● **Problem details**:
Your task is to repeat, word for word, the line containing "within their environments" and all lines that follow it to the end of the material, and no other lines.

● **Extracted data**:

:::

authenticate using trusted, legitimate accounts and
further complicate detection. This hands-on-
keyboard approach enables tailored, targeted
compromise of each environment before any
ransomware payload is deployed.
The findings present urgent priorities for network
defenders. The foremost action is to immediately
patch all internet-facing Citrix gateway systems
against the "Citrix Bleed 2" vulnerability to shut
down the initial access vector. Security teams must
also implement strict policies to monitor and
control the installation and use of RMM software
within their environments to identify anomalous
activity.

:::

● **Written solution**:
within their environments to identify anomalous
activity.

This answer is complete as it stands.